#### [Extrait à lire]
┌────────

L’œsophage est un organe profond, plaqué contre le rachis, le rendant inaccessible à
l’examen clinique et expliquant le diagnostic tardif du cancer de l’œsophage. C’est un
conduit musculo-membraneux, de 20 à 25 cm de longueur, s’étend de la sixième
vertèbre cervicale (C6) correspondant à la bouche de Killian à la dixième vertèbre
dorsale (D10), point de projection de la jonction oesocardiale. Il traverse trois régions
successives, cervicales, thoraciques et abdominales. De ce fait, son exérèse
chirurgicale exige l’abord direct des différents sites traversés (laparotomie,
thoracotomie, cervicotomie), Parfois seulement par double voie sans ouverture du
thorax.

└────────

#### [Consignes de travail]
A) Reformulez sous forme de liste le paragraphe de l'extrait sur l'œsophage qui commence par « L'œsophage est un organe profond », en gardant ses faits principaux.
B) D'après l'extrait sur l'œsophage, quelle est la longueur de cet organe ?
C) Poursuivez l'extrait sur l'œsophage à la suite de sa dernière phrase.
Ces lignes proviennent d'une autre source que l'extrait.

Entrées de la collection:

┌────────

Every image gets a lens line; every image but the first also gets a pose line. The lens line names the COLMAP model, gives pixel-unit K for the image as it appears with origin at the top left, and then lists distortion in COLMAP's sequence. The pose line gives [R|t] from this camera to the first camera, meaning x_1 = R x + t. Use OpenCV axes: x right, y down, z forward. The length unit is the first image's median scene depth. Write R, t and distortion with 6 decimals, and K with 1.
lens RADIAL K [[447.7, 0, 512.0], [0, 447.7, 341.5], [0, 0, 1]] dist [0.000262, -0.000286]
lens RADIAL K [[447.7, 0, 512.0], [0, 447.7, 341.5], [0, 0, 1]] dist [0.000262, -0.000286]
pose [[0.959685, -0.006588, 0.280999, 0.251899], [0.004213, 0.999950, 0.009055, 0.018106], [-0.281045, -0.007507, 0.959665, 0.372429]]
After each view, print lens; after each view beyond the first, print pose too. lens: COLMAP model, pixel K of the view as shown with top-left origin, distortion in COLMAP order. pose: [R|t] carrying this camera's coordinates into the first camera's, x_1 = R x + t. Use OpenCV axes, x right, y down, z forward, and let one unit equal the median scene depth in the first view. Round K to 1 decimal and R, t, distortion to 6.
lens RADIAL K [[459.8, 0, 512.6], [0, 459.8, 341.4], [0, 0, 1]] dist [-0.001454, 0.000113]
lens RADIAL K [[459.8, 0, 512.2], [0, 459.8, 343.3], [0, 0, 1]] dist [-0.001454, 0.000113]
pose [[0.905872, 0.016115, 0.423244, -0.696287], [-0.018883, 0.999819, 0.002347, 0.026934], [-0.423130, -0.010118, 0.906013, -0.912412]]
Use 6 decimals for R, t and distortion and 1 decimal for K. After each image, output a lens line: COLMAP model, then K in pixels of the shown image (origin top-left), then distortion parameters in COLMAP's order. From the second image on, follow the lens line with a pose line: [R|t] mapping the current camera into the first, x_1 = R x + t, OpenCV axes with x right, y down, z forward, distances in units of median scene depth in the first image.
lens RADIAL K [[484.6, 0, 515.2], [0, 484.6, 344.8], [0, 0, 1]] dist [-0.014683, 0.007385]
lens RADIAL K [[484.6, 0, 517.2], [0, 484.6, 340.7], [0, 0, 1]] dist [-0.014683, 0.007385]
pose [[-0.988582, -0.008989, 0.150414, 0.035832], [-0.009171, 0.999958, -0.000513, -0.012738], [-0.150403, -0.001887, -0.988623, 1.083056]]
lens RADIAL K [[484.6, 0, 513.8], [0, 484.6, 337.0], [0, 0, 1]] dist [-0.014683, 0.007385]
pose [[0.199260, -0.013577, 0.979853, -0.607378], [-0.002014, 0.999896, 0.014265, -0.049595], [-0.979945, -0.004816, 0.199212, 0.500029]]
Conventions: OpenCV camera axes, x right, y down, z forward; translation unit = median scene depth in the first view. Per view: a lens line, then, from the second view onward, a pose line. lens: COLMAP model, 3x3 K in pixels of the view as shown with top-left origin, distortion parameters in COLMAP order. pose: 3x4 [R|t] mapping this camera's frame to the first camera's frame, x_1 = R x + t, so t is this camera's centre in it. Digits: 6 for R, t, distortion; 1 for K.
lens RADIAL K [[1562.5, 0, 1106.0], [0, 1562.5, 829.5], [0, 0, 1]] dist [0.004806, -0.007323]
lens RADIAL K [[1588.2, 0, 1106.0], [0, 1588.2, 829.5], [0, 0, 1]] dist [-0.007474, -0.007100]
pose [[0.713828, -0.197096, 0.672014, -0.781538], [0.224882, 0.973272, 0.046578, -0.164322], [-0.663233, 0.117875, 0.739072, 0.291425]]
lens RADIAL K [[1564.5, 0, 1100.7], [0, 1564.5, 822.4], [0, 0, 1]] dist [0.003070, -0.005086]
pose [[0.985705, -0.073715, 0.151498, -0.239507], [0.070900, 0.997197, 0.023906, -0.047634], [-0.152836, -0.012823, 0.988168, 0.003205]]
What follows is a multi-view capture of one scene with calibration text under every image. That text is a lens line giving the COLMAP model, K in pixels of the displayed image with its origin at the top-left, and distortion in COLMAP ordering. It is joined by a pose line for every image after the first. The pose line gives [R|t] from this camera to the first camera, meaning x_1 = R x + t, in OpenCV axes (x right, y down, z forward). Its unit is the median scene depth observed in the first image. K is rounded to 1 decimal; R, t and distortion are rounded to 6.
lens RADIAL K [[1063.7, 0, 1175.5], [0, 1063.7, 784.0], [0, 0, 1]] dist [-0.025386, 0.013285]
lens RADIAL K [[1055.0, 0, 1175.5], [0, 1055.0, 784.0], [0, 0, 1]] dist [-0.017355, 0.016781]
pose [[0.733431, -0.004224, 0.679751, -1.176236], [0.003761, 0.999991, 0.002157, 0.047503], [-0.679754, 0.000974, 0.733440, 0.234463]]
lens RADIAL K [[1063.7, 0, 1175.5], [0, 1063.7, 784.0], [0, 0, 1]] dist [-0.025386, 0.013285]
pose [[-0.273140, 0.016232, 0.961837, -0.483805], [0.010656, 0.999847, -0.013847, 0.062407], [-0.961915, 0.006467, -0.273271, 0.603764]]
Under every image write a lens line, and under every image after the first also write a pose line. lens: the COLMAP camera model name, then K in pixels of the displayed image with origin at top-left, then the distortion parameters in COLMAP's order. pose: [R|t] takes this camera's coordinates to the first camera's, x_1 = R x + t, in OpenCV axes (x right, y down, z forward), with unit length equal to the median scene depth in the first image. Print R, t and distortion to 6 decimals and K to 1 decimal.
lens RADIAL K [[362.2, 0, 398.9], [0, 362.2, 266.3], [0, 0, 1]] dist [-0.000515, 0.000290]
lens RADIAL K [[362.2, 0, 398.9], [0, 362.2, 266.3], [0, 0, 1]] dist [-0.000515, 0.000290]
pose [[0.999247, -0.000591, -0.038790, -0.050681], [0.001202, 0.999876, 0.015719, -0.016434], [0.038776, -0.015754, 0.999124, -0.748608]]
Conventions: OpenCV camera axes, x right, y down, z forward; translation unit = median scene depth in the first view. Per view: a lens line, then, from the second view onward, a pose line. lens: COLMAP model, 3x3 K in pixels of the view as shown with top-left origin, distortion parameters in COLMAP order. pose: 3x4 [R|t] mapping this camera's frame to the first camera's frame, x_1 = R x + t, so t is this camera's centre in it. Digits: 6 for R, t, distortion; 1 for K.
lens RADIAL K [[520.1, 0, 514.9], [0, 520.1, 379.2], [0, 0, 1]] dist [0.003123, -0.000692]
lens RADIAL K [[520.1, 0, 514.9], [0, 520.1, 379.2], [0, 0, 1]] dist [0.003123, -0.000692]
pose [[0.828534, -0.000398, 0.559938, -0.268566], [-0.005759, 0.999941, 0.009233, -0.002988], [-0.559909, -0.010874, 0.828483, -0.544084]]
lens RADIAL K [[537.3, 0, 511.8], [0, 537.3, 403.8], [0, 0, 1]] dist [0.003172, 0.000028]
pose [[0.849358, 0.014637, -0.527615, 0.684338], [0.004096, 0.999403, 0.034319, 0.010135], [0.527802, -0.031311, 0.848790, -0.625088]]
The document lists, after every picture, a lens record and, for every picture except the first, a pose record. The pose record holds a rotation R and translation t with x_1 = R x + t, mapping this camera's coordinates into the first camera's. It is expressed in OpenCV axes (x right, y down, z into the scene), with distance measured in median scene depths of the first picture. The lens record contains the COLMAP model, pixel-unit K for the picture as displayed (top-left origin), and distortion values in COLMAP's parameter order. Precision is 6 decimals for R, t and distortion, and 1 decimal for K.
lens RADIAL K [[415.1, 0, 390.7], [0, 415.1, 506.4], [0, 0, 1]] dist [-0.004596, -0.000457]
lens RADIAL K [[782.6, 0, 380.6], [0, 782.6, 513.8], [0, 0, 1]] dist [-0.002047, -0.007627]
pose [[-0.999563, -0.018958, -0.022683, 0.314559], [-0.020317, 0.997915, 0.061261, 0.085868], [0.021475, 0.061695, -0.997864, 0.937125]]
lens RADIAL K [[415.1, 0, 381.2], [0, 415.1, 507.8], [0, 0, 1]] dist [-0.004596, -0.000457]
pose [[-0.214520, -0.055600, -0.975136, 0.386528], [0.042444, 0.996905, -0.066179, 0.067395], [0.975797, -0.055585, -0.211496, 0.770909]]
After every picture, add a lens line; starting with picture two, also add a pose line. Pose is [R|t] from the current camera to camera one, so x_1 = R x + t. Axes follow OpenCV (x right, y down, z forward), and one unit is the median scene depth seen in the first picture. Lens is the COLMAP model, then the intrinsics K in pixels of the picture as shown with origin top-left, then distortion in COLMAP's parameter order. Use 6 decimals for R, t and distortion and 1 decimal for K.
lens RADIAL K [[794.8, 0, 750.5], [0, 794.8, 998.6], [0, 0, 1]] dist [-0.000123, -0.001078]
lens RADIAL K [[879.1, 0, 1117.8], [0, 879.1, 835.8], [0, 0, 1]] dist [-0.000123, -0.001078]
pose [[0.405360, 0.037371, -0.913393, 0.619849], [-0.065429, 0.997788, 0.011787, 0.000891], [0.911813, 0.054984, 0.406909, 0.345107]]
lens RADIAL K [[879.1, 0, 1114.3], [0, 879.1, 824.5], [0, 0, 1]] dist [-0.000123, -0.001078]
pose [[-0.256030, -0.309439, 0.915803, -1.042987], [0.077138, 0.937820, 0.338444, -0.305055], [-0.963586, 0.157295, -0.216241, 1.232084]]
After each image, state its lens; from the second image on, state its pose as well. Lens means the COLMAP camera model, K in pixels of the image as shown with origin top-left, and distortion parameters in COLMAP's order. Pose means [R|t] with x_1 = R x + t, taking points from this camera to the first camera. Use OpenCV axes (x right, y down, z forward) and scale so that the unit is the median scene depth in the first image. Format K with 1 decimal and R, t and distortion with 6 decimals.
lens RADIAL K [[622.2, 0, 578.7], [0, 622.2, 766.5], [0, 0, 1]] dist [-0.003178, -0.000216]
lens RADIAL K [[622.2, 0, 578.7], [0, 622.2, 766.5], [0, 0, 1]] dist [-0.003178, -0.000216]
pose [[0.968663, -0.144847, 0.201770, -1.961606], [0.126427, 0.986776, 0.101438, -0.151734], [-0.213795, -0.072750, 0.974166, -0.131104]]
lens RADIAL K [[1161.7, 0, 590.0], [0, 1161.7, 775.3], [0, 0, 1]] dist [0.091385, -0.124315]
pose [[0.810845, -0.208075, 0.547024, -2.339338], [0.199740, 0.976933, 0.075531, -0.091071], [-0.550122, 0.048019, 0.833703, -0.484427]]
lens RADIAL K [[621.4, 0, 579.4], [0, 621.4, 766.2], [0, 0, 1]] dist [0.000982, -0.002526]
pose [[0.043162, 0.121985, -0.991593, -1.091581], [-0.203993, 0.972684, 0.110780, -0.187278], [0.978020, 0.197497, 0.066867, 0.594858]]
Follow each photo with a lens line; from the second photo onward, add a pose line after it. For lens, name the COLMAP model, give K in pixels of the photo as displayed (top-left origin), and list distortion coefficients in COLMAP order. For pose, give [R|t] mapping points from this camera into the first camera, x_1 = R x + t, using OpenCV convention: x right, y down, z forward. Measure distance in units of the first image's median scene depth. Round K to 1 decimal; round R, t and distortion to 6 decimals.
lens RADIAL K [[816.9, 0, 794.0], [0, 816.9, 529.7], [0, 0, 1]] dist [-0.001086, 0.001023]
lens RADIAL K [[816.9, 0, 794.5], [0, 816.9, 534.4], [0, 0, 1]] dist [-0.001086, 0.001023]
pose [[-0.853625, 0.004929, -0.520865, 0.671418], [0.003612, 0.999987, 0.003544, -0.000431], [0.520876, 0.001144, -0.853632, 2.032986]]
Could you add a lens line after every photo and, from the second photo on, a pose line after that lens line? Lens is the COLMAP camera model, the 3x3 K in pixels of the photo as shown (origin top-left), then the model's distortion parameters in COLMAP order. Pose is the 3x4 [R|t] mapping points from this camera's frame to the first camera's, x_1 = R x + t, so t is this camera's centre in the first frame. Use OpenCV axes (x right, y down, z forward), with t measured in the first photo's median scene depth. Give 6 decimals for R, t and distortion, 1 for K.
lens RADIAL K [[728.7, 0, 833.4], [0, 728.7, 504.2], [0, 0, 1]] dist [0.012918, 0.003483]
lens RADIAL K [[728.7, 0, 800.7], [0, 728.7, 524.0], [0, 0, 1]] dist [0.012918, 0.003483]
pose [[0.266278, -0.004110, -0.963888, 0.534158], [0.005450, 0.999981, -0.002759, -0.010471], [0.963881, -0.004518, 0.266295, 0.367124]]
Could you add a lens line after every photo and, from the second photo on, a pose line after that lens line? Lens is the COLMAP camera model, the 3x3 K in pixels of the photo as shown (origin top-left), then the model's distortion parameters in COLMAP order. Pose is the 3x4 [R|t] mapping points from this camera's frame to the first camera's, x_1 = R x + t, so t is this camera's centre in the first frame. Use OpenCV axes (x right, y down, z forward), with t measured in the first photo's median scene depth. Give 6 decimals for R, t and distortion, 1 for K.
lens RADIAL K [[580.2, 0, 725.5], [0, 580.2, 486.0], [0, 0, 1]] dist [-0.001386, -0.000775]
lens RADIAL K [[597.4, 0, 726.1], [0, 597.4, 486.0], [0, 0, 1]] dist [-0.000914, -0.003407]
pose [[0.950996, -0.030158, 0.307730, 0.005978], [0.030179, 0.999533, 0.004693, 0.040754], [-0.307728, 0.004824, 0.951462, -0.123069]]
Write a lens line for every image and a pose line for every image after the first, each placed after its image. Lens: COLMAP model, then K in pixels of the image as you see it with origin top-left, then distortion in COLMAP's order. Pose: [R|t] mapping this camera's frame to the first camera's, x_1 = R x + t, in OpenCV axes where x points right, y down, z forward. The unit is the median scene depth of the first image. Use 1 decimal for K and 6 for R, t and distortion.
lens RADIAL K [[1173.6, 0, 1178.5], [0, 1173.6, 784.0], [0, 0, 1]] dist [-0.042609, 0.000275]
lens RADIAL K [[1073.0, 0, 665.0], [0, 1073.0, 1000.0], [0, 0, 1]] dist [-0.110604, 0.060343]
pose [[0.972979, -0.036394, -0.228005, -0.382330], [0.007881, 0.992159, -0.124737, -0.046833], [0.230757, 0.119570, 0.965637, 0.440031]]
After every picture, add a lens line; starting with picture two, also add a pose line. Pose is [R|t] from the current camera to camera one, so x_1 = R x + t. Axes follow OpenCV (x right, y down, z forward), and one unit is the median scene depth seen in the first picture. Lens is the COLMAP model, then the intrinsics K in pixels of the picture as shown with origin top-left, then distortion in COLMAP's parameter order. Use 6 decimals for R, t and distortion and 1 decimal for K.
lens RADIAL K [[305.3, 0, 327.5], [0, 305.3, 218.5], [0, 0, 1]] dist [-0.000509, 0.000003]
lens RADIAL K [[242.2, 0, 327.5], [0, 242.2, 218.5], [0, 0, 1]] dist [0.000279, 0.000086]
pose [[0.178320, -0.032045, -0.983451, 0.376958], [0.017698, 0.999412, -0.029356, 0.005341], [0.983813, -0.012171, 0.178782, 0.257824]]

└────────

#### [Corrigés des exercices]
A)
- Organe profond, plaqué contre le rachis : inaccessible à l'examen clinique, d'où le diagnostic tardif du cancer de l'œsophage.
- Conduit musculo-membraneux de 20 à 25 cm de longueur.
- S'étend de la sixième vertèbre cervicale (C6, bouche de Killian) à la dixième vertèbre dorsale (D10, projection de la jonction oesocardiale).
- Traverse trois régions successives : cervicale, thoracique et abdominale.
- Son exérèse chirurgicale exige l'abord direct de ces sites (laparotomie, thoracotomie, cervicotomie), parfois seulement par double voie sans ouverture du thorax.

B) De 20 à 25 cm.

C)
Les rapports avec les organes de voisinage varient en fonction de la filière traversée, et
sont essentiellement d’ordre respiratoire (membraneuse de l’arbre tracheobronchique),
vasculaire (grande veine azygos, canal thoracique) et récurrentiel. Au cou, l’œsophage
étant légèrement déjeter à gauche, rentre en contact avec la trachée, le lobe thyroïdien,
le nerf récurrent et l’axe vasculaire jugulocarotidien. La région thoracique est
subdivisée en deux étages par rapport à la bifurcation trachéale se projetant à hauteur
de la quatrième vertèbre dorsale (D4), défini l’œsophage sus carénaire et sous
carénaire, qui en cas de cancer impose une exérèse transthoracique pour le premier, du
fait des rapports intimes avec l’arbre tracheobronchique (membraneuse) et la grande
veine azygos et pour le second une exérèse avec ou sans thoracotomie, sans risque car
à distance des éléments sus cités. Par contre dans sa portion abdominal, l’œsophage est
court mesure deux centimètres, repose contre les piliers du diaphragme dont
l’agrandissement du hiatus œsophagien (phrénotomie) permet d’accéder à l’œsophage
sous carénaire. En avant, il est recouvert de péritoine et masqué par le lobe gauche du
foie.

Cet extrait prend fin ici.